Three: She must come clean on her secret NDIS razor gang and call it off.
The Australian public only learnt of the Government instructions to Agency staff to “slow growth” in the number of people joining the scheme and to slow funding because of a whistleblower leak earlier this month. This is not transparent Governing its sneaky theft from the disability portfolio.
The Minister must clarify what the role of this razor gang is which she calls a “Sustainability Action Taskforce”.
Four: She must publish the number of in-house fraud investigators keeping criminals away from the NDIS. Ripping off disabled people is despicable.
Five: She must detail her plan to stop further preventable deaths of Australians on the NDIS.
Now there is a lot more she could do.
But only when the Minister has met these five basic benchmarks will people with disability know they are not being targeted and be assured there is not a plan to dismantle the NDIS.

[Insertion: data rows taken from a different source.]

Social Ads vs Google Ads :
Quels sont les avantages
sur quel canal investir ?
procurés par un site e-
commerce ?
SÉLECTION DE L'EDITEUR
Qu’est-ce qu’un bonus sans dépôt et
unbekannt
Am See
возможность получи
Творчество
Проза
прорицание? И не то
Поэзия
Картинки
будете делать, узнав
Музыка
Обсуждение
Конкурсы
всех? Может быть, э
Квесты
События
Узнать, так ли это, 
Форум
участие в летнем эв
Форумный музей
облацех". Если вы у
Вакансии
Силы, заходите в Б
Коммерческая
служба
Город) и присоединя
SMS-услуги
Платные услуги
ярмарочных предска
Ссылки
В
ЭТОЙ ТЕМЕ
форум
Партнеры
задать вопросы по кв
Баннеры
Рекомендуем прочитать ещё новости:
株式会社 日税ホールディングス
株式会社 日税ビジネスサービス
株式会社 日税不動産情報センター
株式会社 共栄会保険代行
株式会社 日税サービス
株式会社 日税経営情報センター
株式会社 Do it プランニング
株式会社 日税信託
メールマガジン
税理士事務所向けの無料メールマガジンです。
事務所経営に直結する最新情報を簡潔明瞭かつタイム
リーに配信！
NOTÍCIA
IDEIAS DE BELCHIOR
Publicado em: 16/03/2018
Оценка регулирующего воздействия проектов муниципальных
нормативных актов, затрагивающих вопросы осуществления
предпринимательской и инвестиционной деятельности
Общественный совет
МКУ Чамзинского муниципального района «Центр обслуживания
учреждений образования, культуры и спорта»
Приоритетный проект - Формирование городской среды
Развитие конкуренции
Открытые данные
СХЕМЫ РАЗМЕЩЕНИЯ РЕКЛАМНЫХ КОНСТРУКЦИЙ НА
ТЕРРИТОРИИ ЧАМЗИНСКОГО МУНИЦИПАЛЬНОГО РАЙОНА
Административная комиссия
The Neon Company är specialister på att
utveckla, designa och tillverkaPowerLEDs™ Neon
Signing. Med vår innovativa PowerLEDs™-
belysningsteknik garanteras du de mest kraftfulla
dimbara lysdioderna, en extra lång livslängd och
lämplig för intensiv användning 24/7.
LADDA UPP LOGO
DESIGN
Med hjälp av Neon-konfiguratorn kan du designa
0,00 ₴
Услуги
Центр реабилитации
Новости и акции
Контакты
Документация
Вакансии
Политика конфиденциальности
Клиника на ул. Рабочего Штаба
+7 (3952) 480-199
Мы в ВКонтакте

I often think of that beautiful description of the goal of the Labor Party as “the light on the hill”.
The light on the hill - it is, something, out there - not immediately within grasp.
It is something to strive toward.
We often use symbols of light or flame when it comes to things that are abstract but precious.
These things are vulnerable. The light can go dark. The flame can be extinguished by cold winds. If fire is not tended, fed and maintained it will go out.
It requires a difficult bringing into being, and then it requires constant protection.
When we achieve progressive things they become concrete, and obvious, accepted and non-controversial.
Before they are achieved they are hard to grasp, ethereal, easily attacked.
The immense promise of the NDIS is still there.
It has literally lifted hundreds of thousands of Australians with disability out of conditions of misery and despair. Lifted them out of second-class exile in their own country.
The flame still burns. But at this moment, like no other in the past decade, it needs protecting.